There are also much more serious works in the collection. “This is one of our treasures, a hand-written letter from Sigmund Freud. It is a response to a letter from an American woman who had written to him because she was worried about her son, who was a homosexual. It was 1935, she probably didn’t know who else to talk to. Freud wrote this amazing two-page response saying that homosexuality was not a disease and that it was nothing to be ashamed of. It must have been such a reassuring letter for her to receive. It’s also Freud giving his opinion about homosexuality in his own words, so it’s a very significant letter.”

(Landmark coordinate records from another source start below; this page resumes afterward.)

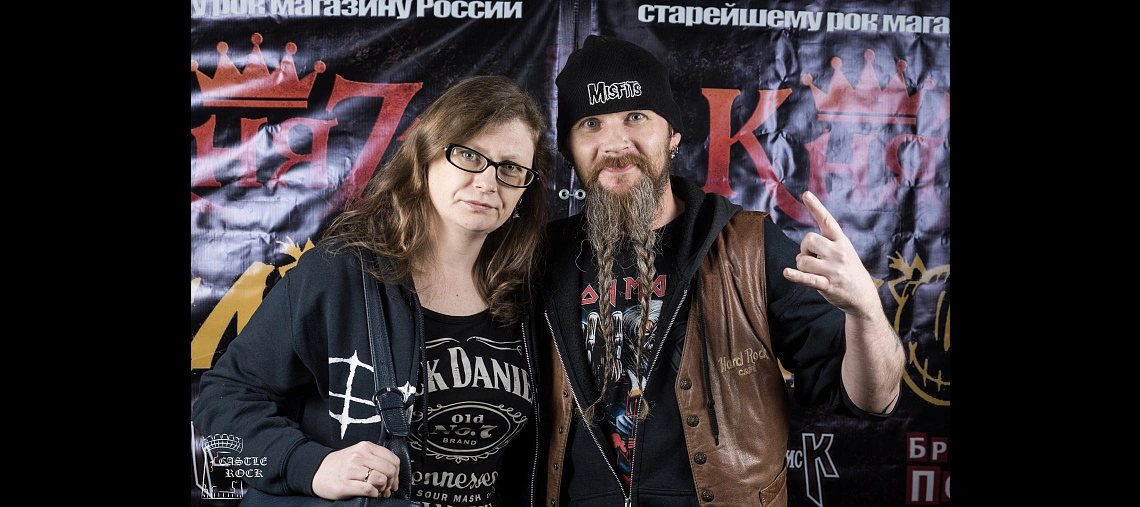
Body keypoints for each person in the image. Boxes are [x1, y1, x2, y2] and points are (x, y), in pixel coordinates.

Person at [537, 35, 906, 506]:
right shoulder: (544, 259)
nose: (615, 143)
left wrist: (866, 314)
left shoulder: (747, 246)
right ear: (569, 149)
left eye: (635, 116)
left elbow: (872, 401)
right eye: (591, 123)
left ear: (673, 135)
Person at [193, 75, 552, 507]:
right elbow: (222, 398)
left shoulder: (529, 296)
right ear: (425, 158)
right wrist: (309, 466)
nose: (488, 182)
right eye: (469, 155)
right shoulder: (340, 272)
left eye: (511, 168)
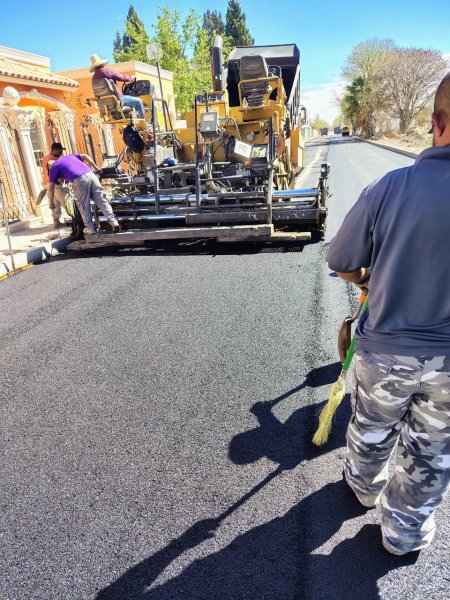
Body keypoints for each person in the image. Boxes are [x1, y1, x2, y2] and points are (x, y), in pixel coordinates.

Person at [327, 72, 450, 556]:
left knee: (373, 426)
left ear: (436, 122)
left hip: (386, 352)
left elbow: (340, 259)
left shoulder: (389, 188)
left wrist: (367, 280)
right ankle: (403, 533)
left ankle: (362, 486)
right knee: (432, 453)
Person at [47, 148, 119, 235]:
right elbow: (85, 156)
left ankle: (90, 229)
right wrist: (96, 168)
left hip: (79, 180)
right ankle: (114, 222)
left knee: (83, 205)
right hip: (91, 175)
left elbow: (50, 188)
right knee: (102, 200)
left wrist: (51, 202)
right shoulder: (69, 156)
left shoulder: (53, 168)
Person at [89, 54, 145, 120]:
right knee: (138, 101)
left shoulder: (94, 79)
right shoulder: (106, 71)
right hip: (118, 101)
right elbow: (121, 77)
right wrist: (131, 78)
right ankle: (141, 123)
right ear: (101, 63)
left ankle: (133, 121)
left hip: (105, 105)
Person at [40, 142, 69, 227]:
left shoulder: (47, 158)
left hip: (50, 184)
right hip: (56, 184)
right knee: (66, 202)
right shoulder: (51, 160)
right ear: (54, 150)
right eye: (60, 151)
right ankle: (75, 218)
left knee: (55, 203)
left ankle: (56, 222)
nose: (61, 153)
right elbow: (56, 173)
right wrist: (63, 181)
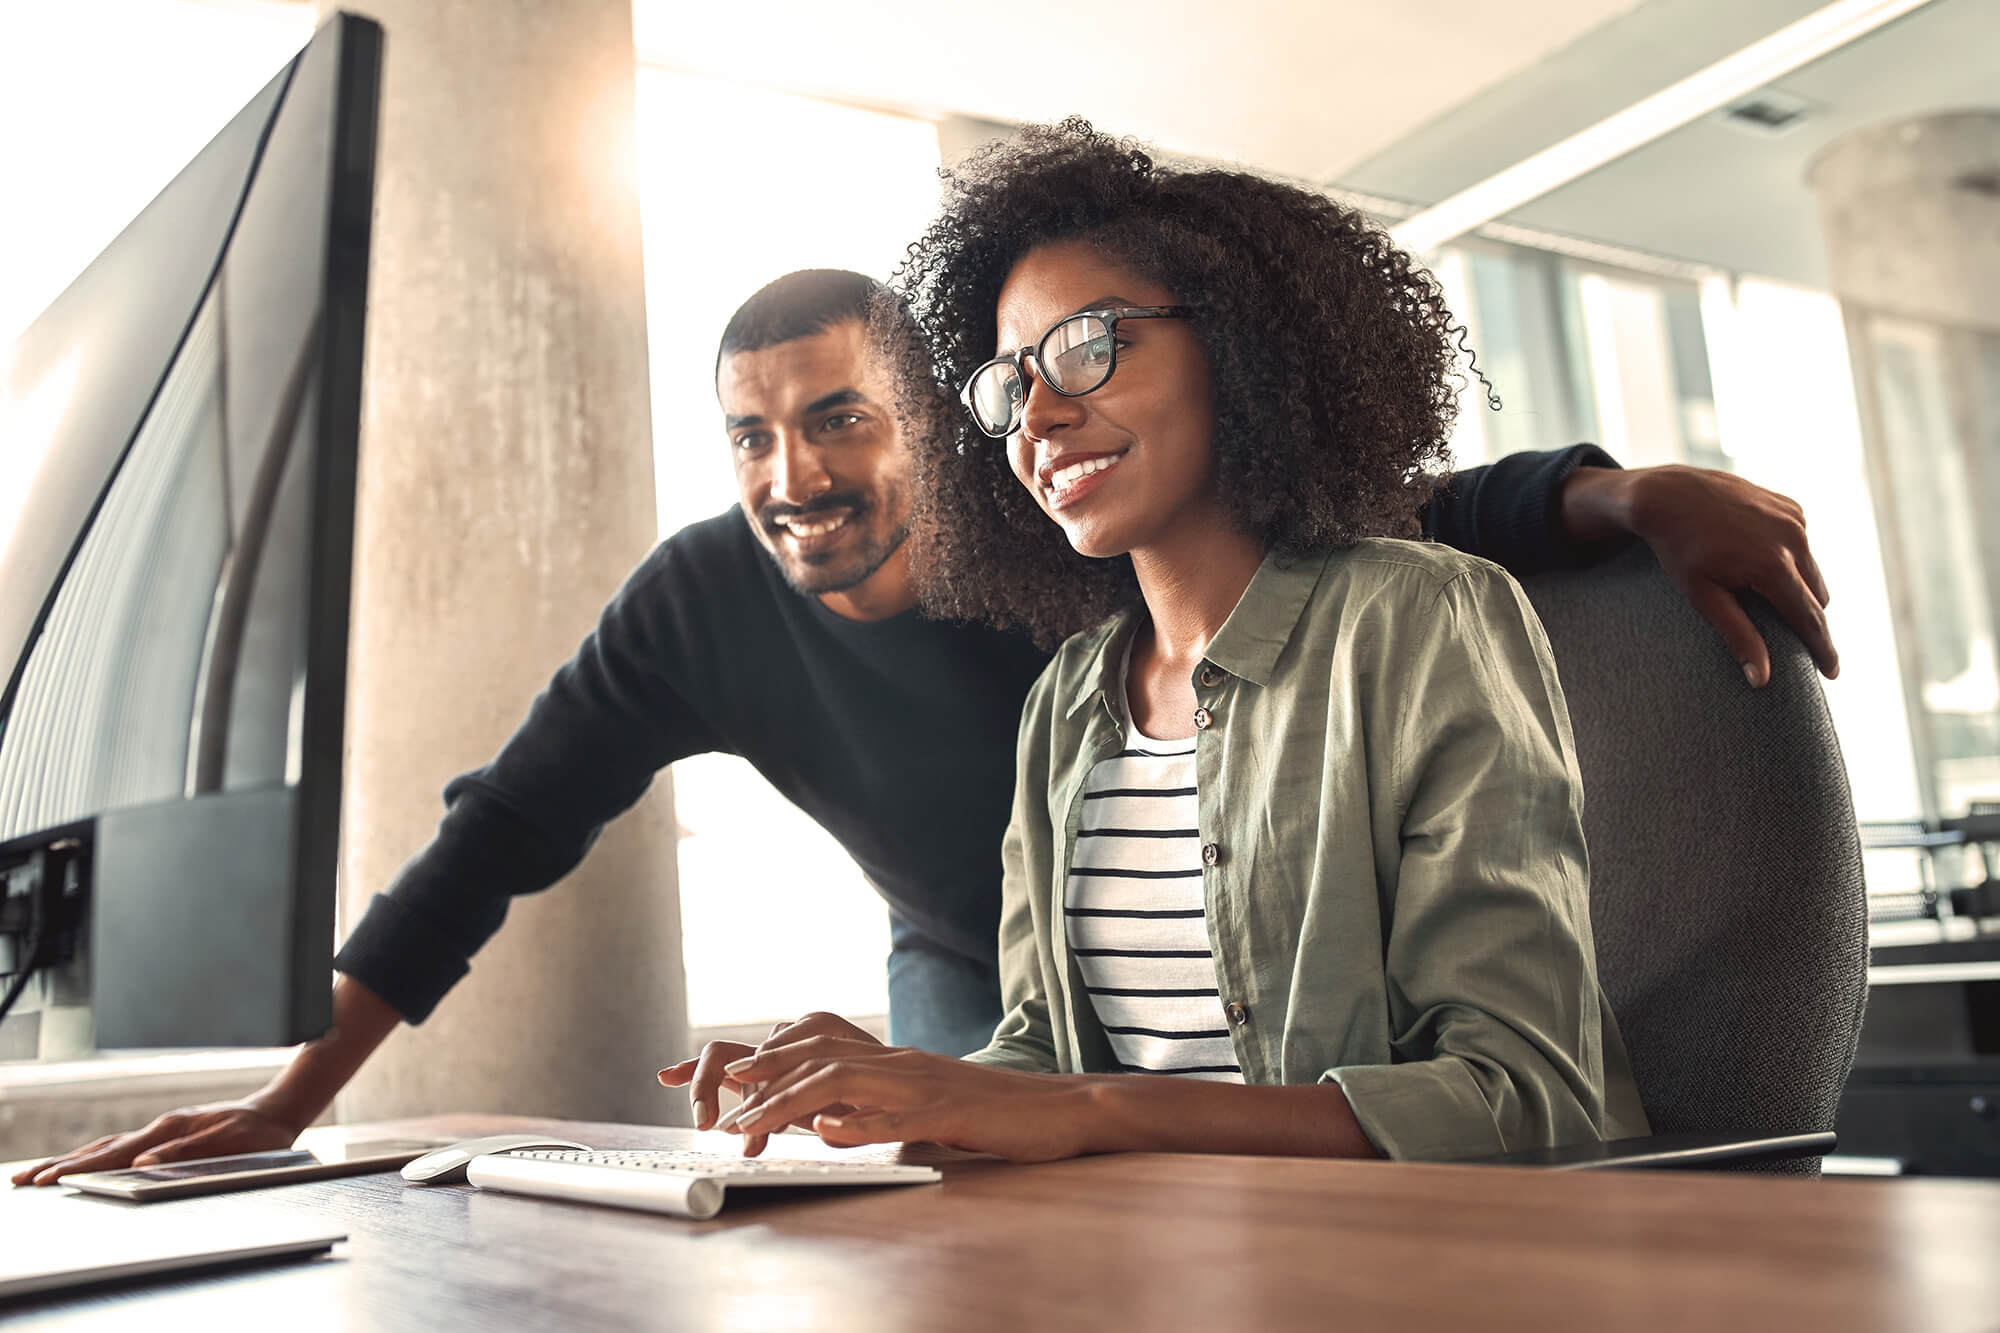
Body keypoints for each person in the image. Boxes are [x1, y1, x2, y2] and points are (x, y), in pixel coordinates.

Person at [17, 244, 1824, 1182]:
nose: (793, 475)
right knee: (939, 1209)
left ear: (930, 423)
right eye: (750, 434)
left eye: (841, 417)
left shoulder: (1048, 523)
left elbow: (1365, 515)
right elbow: (494, 835)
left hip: (1250, 964)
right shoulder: (699, 601)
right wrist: (290, 1098)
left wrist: (1613, 492)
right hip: (993, 970)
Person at [667, 120, 1651, 1162]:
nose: (1037, 415)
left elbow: (1525, 1099)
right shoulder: (1067, 698)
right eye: (1008, 386)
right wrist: (885, 1090)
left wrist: (1098, 1110)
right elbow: (1043, 1057)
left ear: (1236, 342)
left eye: (1088, 346)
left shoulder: (1415, 621)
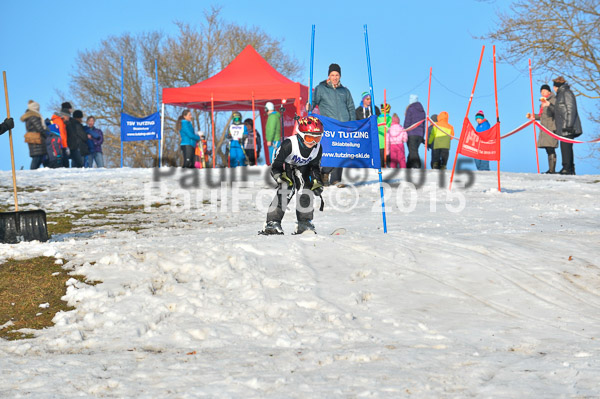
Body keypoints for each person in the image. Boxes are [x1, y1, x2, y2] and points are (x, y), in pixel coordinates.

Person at [260, 116, 324, 235]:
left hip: (303, 167)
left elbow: (314, 167)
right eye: (310, 138)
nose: (314, 142)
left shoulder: (318, 148)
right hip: (287, 166)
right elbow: (276, 163)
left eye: (318, 138)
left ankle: (304, 223)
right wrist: (279, 175)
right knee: (286, 189)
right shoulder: (289, 144)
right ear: (301, 135)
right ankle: (272, 222)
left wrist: (317, 181)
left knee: (306, 190)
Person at [312, 63, 355, 186]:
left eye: (337, 75)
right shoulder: (321, 89)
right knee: (331, 151)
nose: (335, 77)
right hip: (329, 124)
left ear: (340, 76)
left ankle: (336, 179)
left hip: (343, 125)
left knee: (342, 151)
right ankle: (324, 172)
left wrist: (351, 123)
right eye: (332, 75)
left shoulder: (345, 91)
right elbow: (313, 101)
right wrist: (308, 104)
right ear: (328, 76)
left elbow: (351, 107)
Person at [547, 76, 582, 175]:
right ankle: (569, 168)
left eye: (554, 86)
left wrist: (569, 125)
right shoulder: (560, 95)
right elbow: (558, 112)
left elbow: (571, 109)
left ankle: (567, 168)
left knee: (566, 147)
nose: (553, 88)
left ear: (557, 86)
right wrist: (549, 105)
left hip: (567, 127)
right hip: (563, 127)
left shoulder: (566, 93)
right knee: (565, 147)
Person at [526, 84, 558, 173]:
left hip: (551, 127)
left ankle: (552, 170)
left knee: (551, 148)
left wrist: (548, 105)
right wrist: (533, 116)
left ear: (549, 91)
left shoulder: (553, 100)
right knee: (548, 149)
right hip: (544, 128)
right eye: (541, 91)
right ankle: (551, 169)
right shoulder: (542, 104)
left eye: (544, 91)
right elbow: (542, 116)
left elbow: (555, 112)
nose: (543, 92)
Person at [19, 100, 47, 169]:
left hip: (34, 139)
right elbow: (39, 128)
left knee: (38, 157)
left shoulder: (30, 116)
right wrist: (46, 133)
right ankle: (32, 173)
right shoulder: (33, 116)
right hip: (37, 139)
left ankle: (33, 172)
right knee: (37, 157)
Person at [404, 94, 426, 168]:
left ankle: (417, 165)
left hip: (411, 133)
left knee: (413, 151)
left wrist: (405, 130)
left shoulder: (410, 109)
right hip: (420, 134)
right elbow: (423, 124)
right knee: (413, 150)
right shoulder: (422, 111)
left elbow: (407, 121)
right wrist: (422, 136)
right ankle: (409, 166)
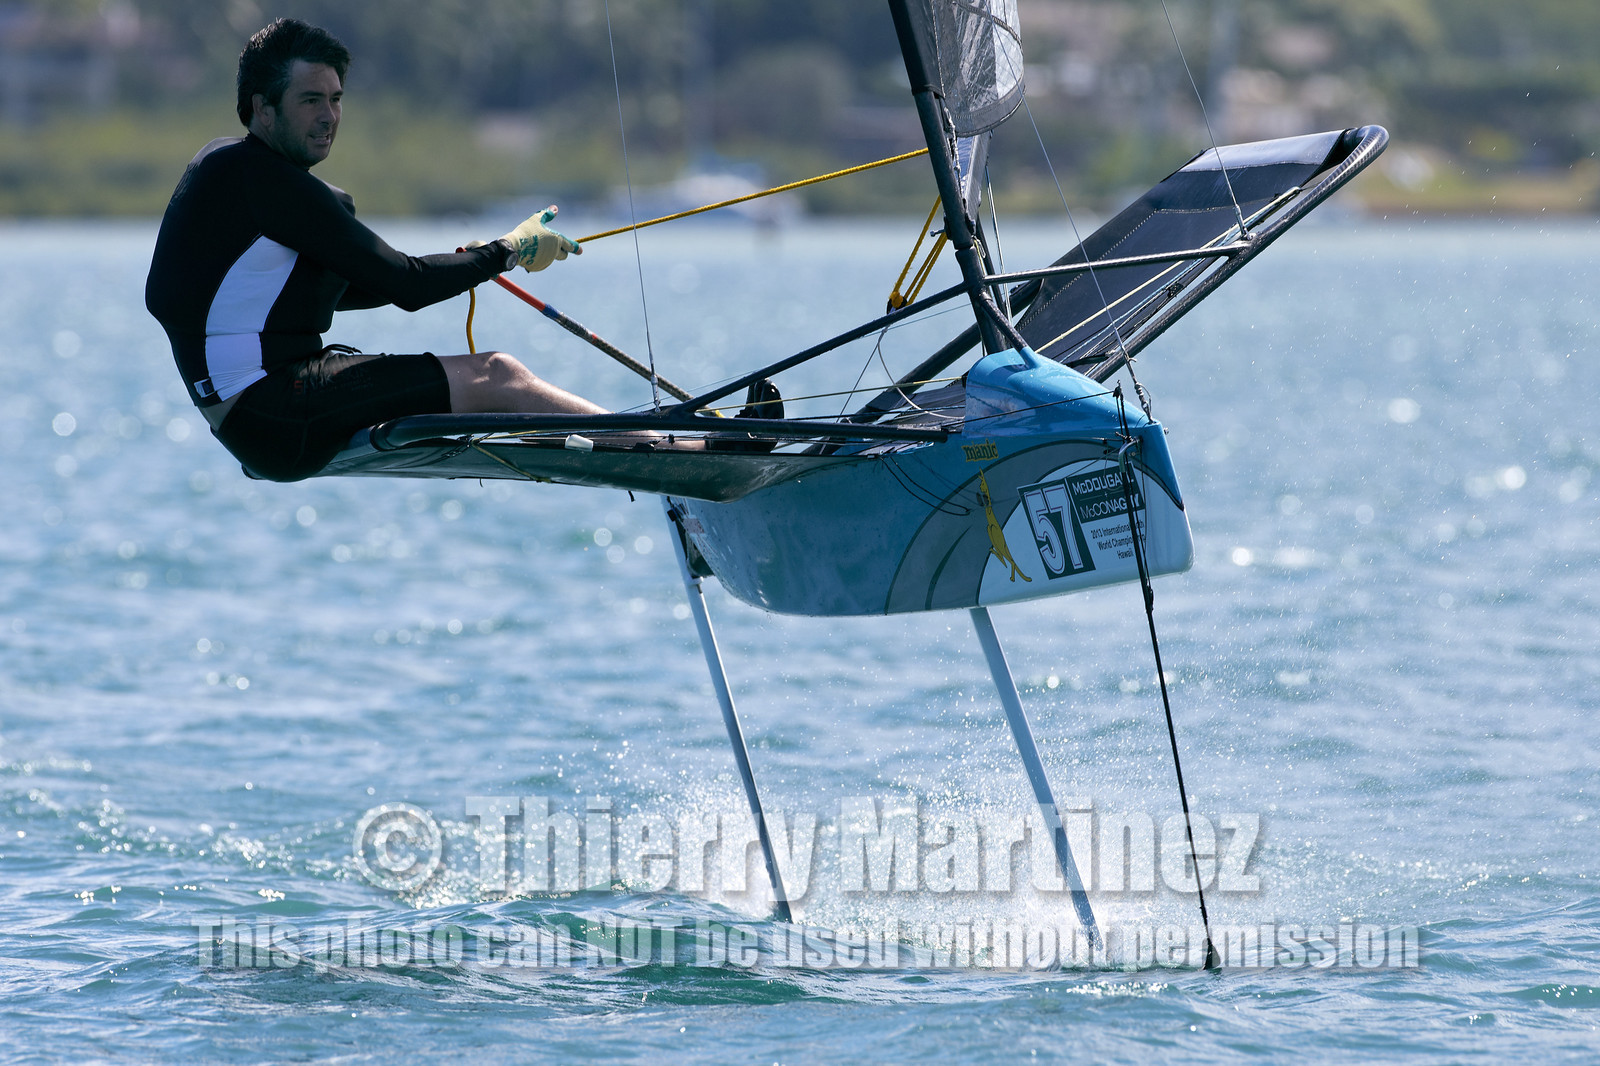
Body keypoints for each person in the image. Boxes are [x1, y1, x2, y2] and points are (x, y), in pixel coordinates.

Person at [145, 18, 617, 482]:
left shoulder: (225, 169)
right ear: (263, 108)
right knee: (497, 375)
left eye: (335, 99)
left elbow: (353, 285)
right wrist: (506, 251)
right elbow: (406, 284)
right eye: (310, 101)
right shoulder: (269, 184)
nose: (328, 116)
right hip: (274, 412)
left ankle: (633, 439)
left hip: (251, 424)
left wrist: (473, 263)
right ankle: (654, 442)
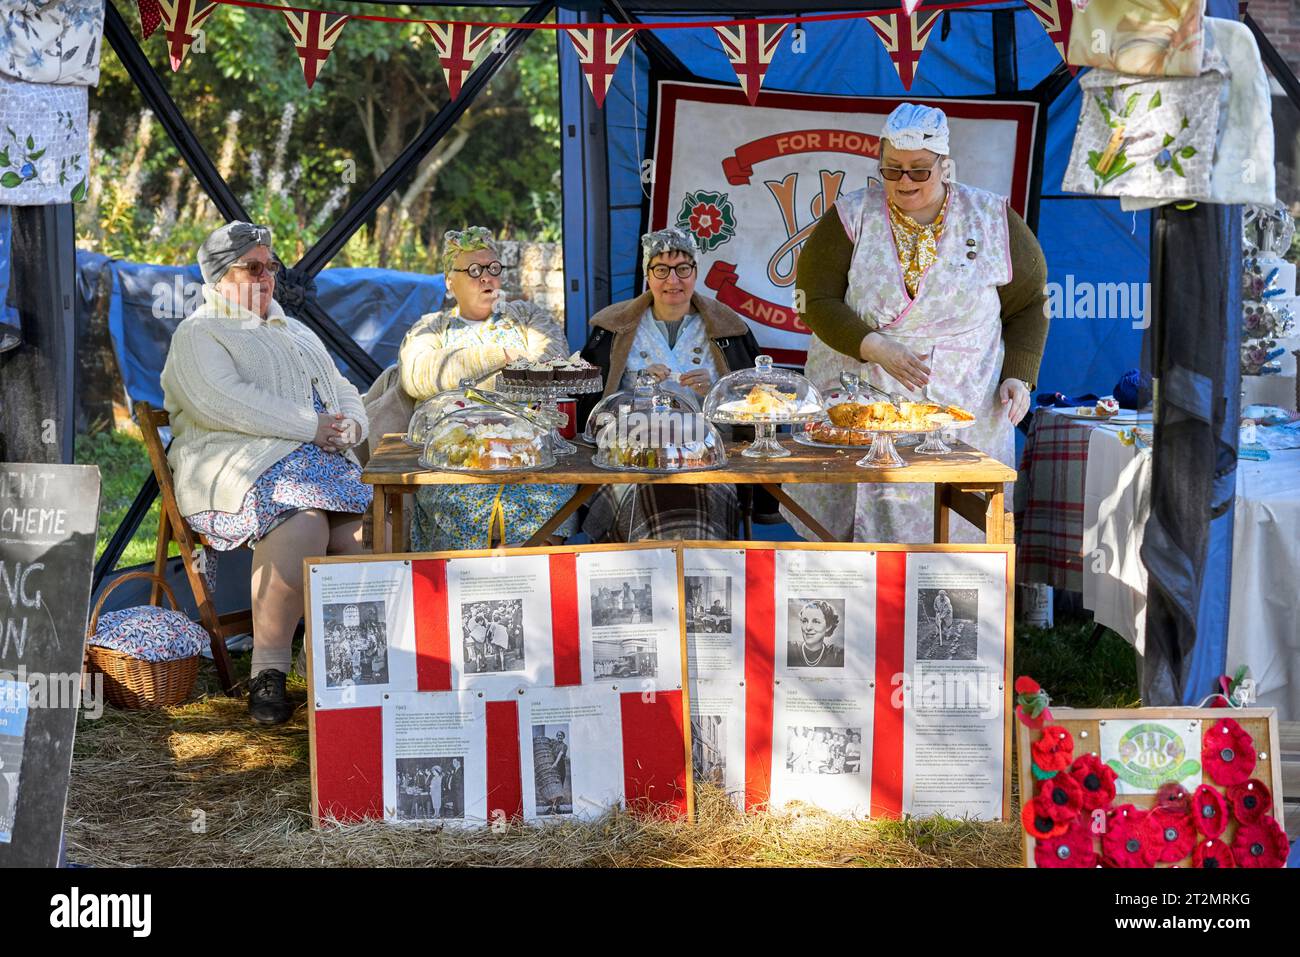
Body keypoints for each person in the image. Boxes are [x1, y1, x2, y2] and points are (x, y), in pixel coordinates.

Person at [785, 104, 1049, 543]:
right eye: (892, 170)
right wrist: (873, 345)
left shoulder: (992, 219)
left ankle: (953, 588)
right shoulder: (851, 216)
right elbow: (812, 300)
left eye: (919, 170)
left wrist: (1019, 376)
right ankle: (854, 586)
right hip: (864, 392)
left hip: (964, 400)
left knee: (955, 522)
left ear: (945, 165)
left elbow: (1030, 304)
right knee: (861, 518)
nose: (904, 181)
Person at [161, 222, 371, 725]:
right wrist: (311, 426)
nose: (266, 276)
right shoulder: (200, 332)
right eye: (251, 267)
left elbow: (342, 387)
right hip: (235, 468)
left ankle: (342, 667)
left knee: (366, 534)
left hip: (319, 469)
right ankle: (268, 673)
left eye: (270, 266)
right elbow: (223, 401)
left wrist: (352, 424)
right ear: (218, 276)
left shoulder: (296, 330)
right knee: (303, 521)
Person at [363, 227, 576, 550]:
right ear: (450, 282)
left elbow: (550, 365)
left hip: (528, 452)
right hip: (455, 457)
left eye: (493, 268)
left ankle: (529, 572)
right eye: (474, 270)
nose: (486, 278)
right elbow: (419, 375)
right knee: (459, 503)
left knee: (550, 494)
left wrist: (464, 383)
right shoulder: (431, 327)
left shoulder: (528, 317)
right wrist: (500, 355)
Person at [578, 227, 763, 541]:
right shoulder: (613, 328)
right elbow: (594, 409)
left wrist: (715, 391)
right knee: (642, 507)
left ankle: (697, 570)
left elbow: (755, 406)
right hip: (630, 457)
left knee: (700, 511)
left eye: (682, 269)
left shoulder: (729, 328)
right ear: (647, 275)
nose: (672, 280)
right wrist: (637, 390)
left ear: (695, 272)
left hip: (706, 458)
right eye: (661, 269)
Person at [787, 599, 845, 668]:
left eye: (816, 622)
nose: (808, 627)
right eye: (805, 621)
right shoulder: (789, 648)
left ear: (828, 626)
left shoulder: (837, 656)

Johnson-Roehr has put her own mark on the collection with a focus on fine art and the inclusion of more works by women artists, such as Judy Dater’s well-known photograph “Imogen and Twinka in Yosemite,” which appeared in a 1976 issue of Life magazine. This fall, the institute will exhibit photographs by Robert Mapplethorpe, a gift from the Mapplethorpe Foundation. “We were a bit nervous when we announced the gift,” she says, “but nothing happened.” Bloomington is very close to Cincinnati, where the director of the Contemporary Arts Center was arrested in 1990 for exhibiting the artist’s sexually explicit works. Johnson-Roehr doesn’t find that too worrisome, though, saying, “We expect visitors to be pleased to have the opportunity to see so many examples of Mapplethorpe’s work.”

Perhaps Johnson-Roehr’s most successful effort to raise the collection’s profile within the art world is the establishment of an annual juried art show, now in its ninth year. “It’s been fun to see the way that show has evolved, and it has certainly benefitted us in terms of getting the word out about our contemporary collection and helping build that collection,” she says. 

Chicago-based artists James Kinser and Niki Grangruth have shown their collaborative work in the juried show for the past five years. “Our work makes direct reference to art history,” says Kinser, referring to the duo’s “Muse” series, in which Kinser performs and Grangruth photographs representations of iconic art-historical works. “It's a great experience to walk down the hall and see the collection’s historical pieces in proximity to our own work. Some of these contemporary pieces are talking about gender in a way that has not been done extensively before. It’s expanding the conversation that is taking place within the collection.”

In the mid-20th century, Alfred Kinsey rocked the world when he convinced thousands of ordinary people to talk candidly about sex. In her own way, Catherine Johnson-Roehr is continuing that work, expanding the conversation through the objects and images in this singular collection.